What if the library is very large, though? This makes development take longer, since every module load requires reloading the entire library.

The solution I came up with was to package the library in its own module.

Steps
1) Grab the library's .jar files, and throw them in a directory.
2) Create a module.xml, like what I have below.
3) Package these in a .zip file, and change the extention to .modl

My library's module.xml:
<?xml version="1.0" encoding="UTF-8"?>
<modules>
 <module>
  <id>ApacheCXF</id>
  <name>Apache CXF</name>
  <description>The full Apache CXF 2.4.0 library and supporting libraries.</description>
  <version>2.4.0.1</version>
  <requiredignitionversion>7.2.5.76</requiredignitionversion>
  <requiredframeworkversion>2</requiredframeworkversion>
  <freemodule>true</freemodule>
  
  <!-- All the Apache CXF and CXF support libraries -->
  
  <jar scope="DG">antlr-2.7.7.jar</jar>
  <jar scope="DG">aopalliance-1.0.jar</jar>
  <jar scope="DG">asm-3.3.jar</jar>
                ...
 </module>
</modules>

Then, in your main module's module.xml, include this module as a dependency.

My main module.xml:
<?xml version="1.0" encoding="UTF-8"?>
<modules>
 <module>
  <id>myawesomemodule</id>
  <name>@NAME@</name>
  <description>@DESCRIPTION@</description>
  <version>@VERSION@</version>
  <requiredignitionversion>7.2.5.76</requiredignitionversion>
  <requiredframeworkversion>2</requiredframeworkversion>
  <freemodule>false</freemodule>

  <depends scope="G">ApacheCXF</depends>
  <depends scope="D">ApacheCXF</depends>

  ...

 </module>
</modules>

Note: A module can't have two dependencies. If your module already depends on fpmi, you'll need to move that dependency to the library module, and have your module just depend on the library module. So: "Your module" ->(depends)-> "Library module" ->(depends)->"fpmi"

Note 2: Your module will still load, even if it's missing dependencies. In your module's start up, make sure to check for the library's presence, and fault your module if it's not there.

Ignition Version: 7.2 (7.2.5)

4 comments:

Sasi K said...

Hi Kevin,

We are trying with this method. However, How to load the Library module into Ignition ? We tried to download the Library.modl and Gateway shows error. The error description not visible in Gateway Console / wrapper.log.

Thank you

Kevin McClusky said...

Without Ignition giving error information, it's a little hard to say what's going on.

You might check to make sure that when you packaged the .zip file, you didn't accidently add in any subdirectories. (i.e. When you double click the zip, you should immediately see files.)

You could also grab the playground project from this blog, build that as a module, and make sure it works. If it does, you could compare the module.xml file from it to your module.xml file used in your Library.modl.

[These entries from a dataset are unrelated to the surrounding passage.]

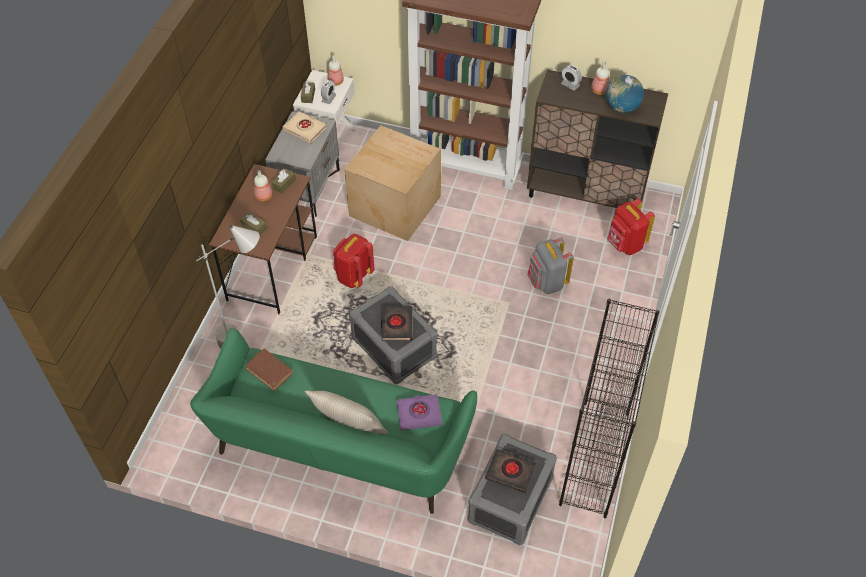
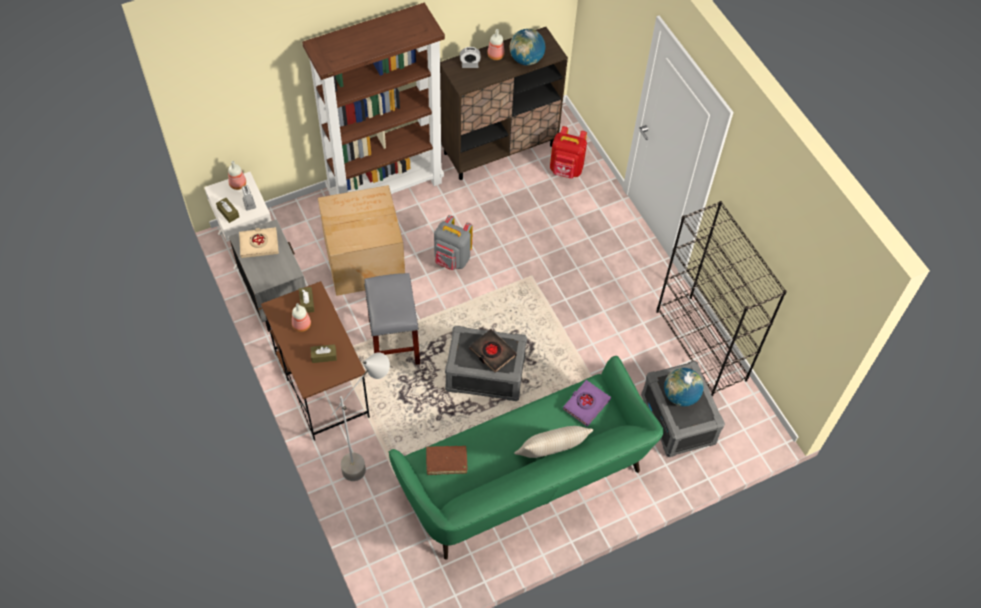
camera: 45 degrees left, 5 degrees up
red backpack [333,234,374,288] -> grey stool [364,273,420,365]
black book [485,449,537,493] -> globe [664,368,703,407]
grey backpack [527,237,574,294] -> grey backpack moved to [434,215,473,270]

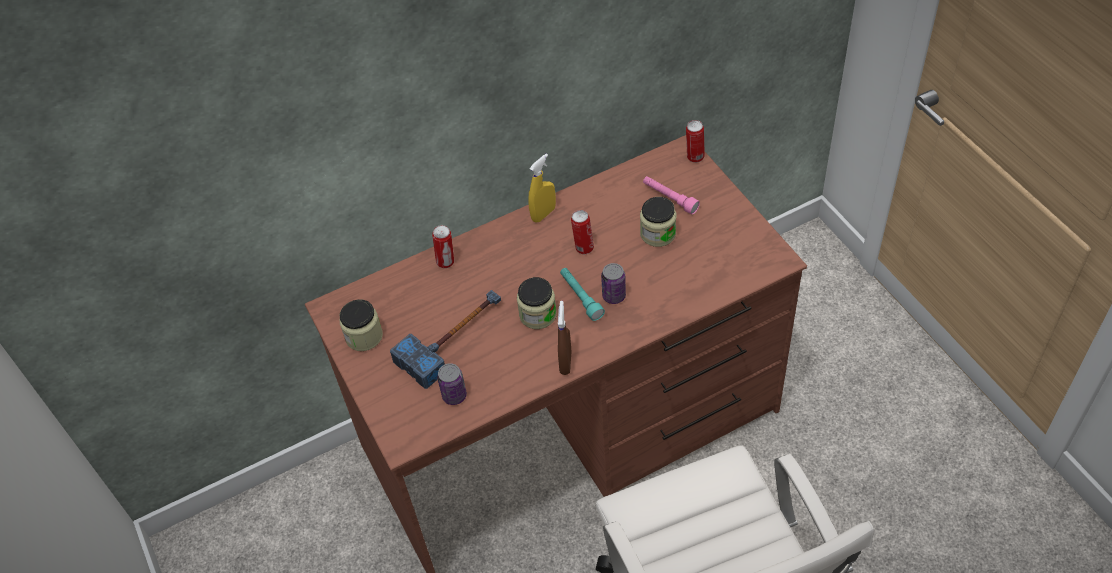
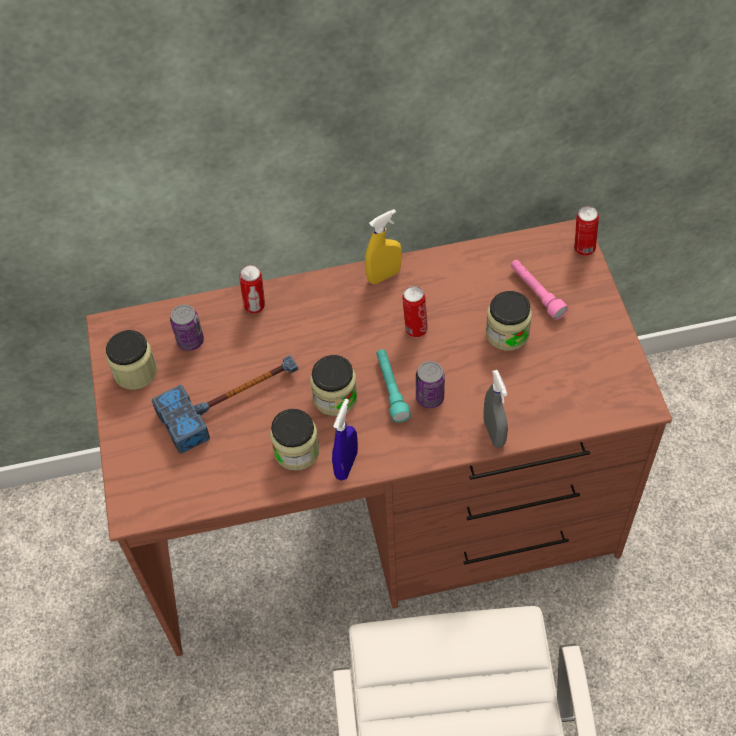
camera: 15 degrees right, 5 degrees up
can [437,363,467,405] -> can moved to [170,304,204,351]
brown spray bottle [558,301,571,375] -> blue spray bottle [332,399,358,480]
none -> jar [270,409,320,471]
none -> grey spray bottle [484,370,508,448]

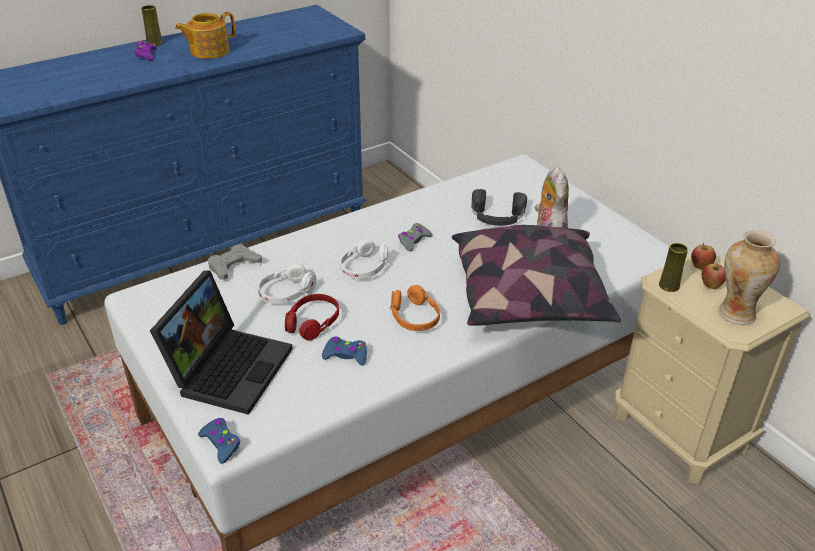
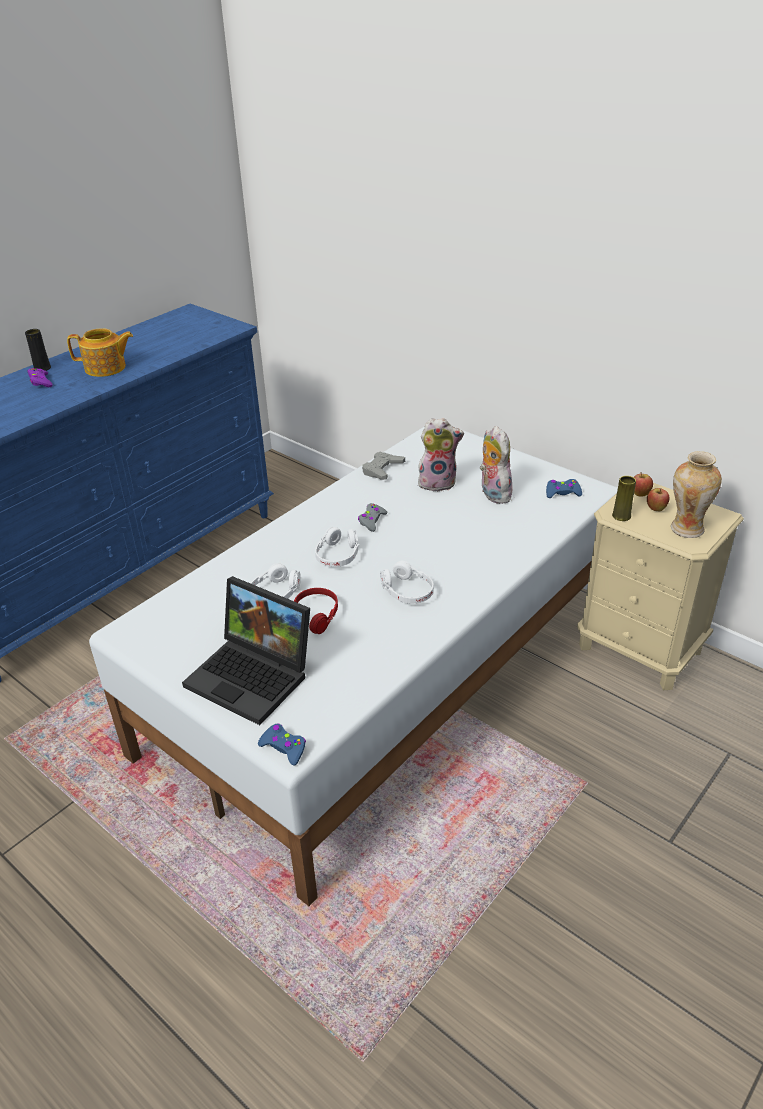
camera: 15 degrees left, 0 degrees up
yellow vase [141,5,163,46] -> black vase [25,329,51,371]
laptop [150,271,293,415] -> laptop turned 120 degrees clockwise [182,576,310,725]
teapot [175,12,236,59] -> teapot turned 135 degrees counterclockwise [67,328,133,377]
grey game controller [208,244,262,280] -> grey game controller moved to [362,452,405,480]
blue game controller [322,337,367,366] -> blue game controller moved to [546,479,582,498]
orange headphones [390,285,440,331] -> white headphones [380,561,434,604]
pillow [452,225,621,326] -> none
black headphones [471,189,527,226] -> plush toy [418,418,464,492]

If you're still having problems, I'd be happy to take a look at your module. Feel free to send me a direct message on the Inductive Automation forums.

Good luck!

Sasi K said...

Thank you Kevin for your Suggestion. We found our mistake and It works great.

Fausto said...

Hi Kevin,

could you please give more details about this procedure? I'm new to the Ignition SDK, and i'm having some difficulties.
For instance, where the created .modl file should be placed?
I want to use a library (custom made), inside that simpletagprovider project that the ignition comes with.